Tymczasem przeprowadzenia badań i ich wyników potwierdzających szkodę w środowisku domagano się od Stowarzyszenia Nasza Olszanica przypomina Fiszer. Tutaj na etapie analizowania wniosku, jak również samej procedury RDOŚ, zaczął wymagać od nas przeprowadzania własnych badań, co jest dla nas niemożliwe i to nie my musimy wykonywać badania. To jest właśnie rola służb ochrony środowiska, które niestety nie spełniają swojej statutowej roli.

Jak lotnisko chce rozwiązać problem?

Początkowo Kraków Airport planował budowę oczyszczalni ścieków jako jedno z wielu rozwiązań. Teraz dowiadujemy się, że z tego zadania zrezygnowano.

Krakowskie lotnisko podjęło ostatecznie decyzję o rezygnacji z budowy oczyszczalni ścieków i przyjęło najszybsze oraz najprostsze rozwiązanie.

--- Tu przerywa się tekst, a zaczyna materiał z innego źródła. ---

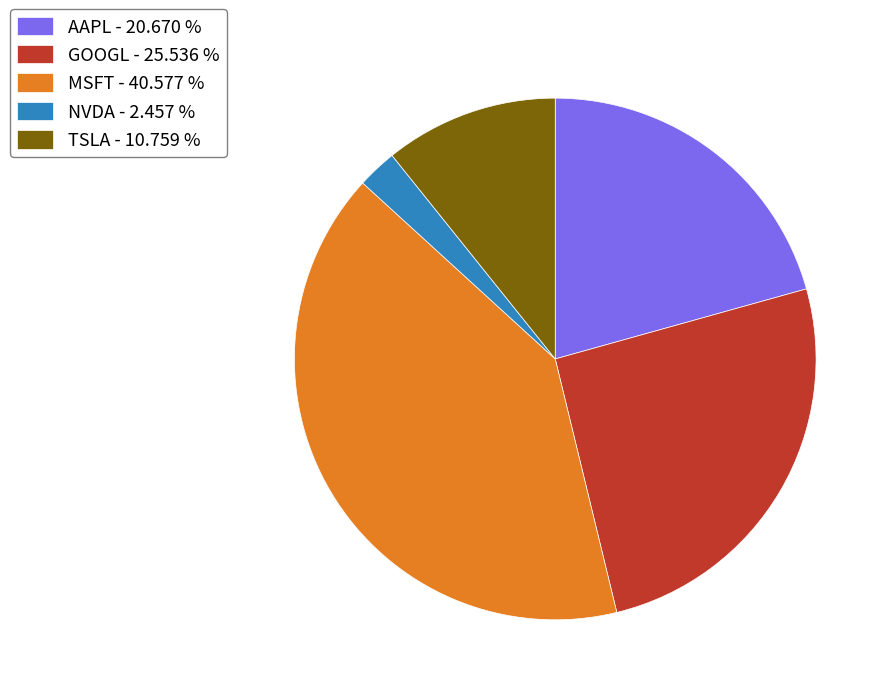

True or false: AAPL accounts for 21% of the total.

True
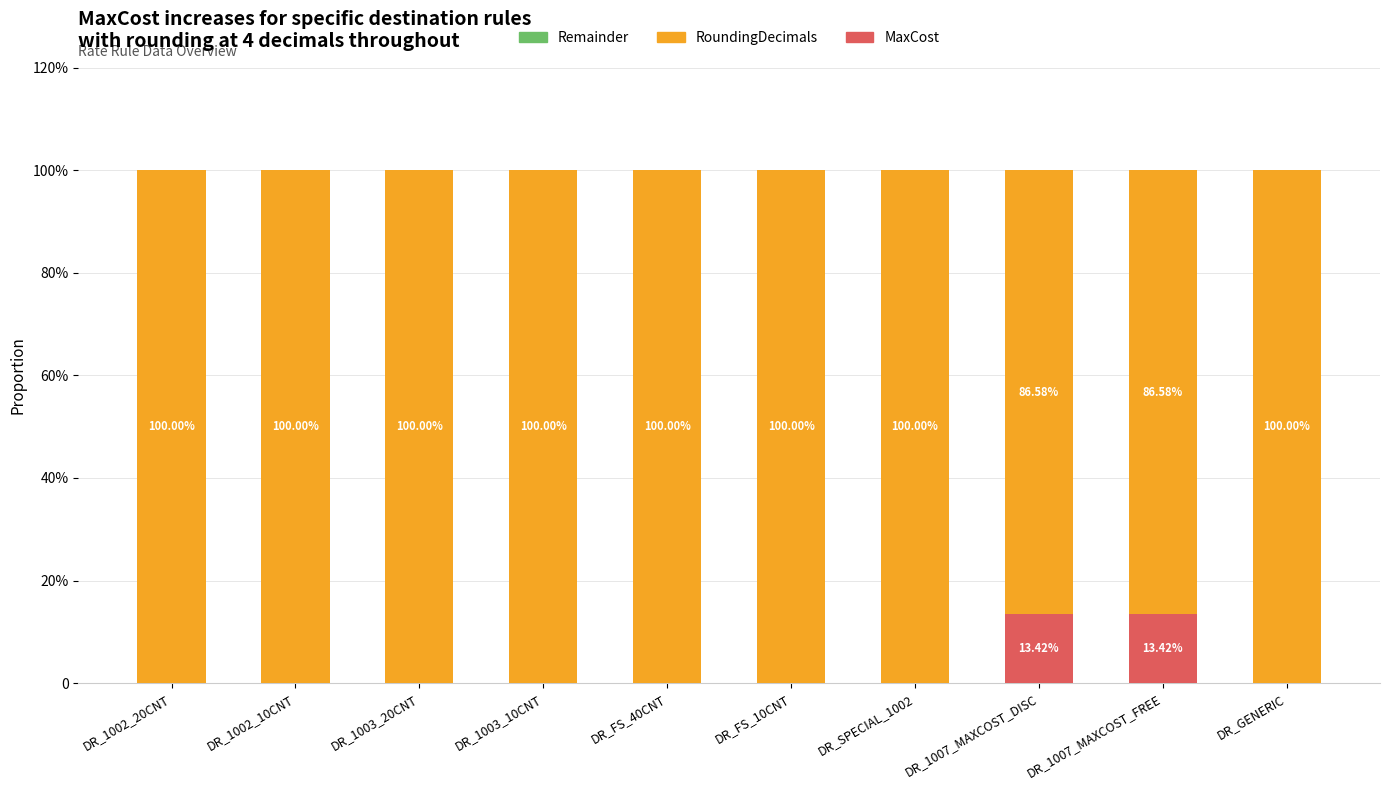

Is it true that RoundingDecimals equals 86.6 at DR_1007_MAXCOST_FREE?

True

W chwili obecnej lotnisko uzyskało Decyzję o środowiskowych uwarunkowaniach dla zadania polegającego na przełożeniu Potoku Olszanickiego w formie bypassu w terenie lotniska wraz z budową dużego zbiornika retencyjnego na wody roztopowe - wyjaśnia Natalia Vince, rzecznik prasowy Kraków Airport.

Jak dodaje, że sam potok zostanie dzięki temu zabezpieczony przed potencjalnym zanieczyszczeniem, a zbiornik retencyjny będzie połączony z kanalizacją sanitarną i dalej z oczyszczalnią miejską w Krakowie.

Władze lotniska zapewniają że, inwestycja zostanie zakończona w 2024 roku.

Kiedy RDOŚ rozpocznie procedurę szkodową od nowa? Jeżeli strony postępowania administracyjnego nie wniosą sprzeciwu do sądu. RDOŚ ponownie zacznie badać, czy w Olszanicy wystąpiła szkoda w środowisku, w połowie września.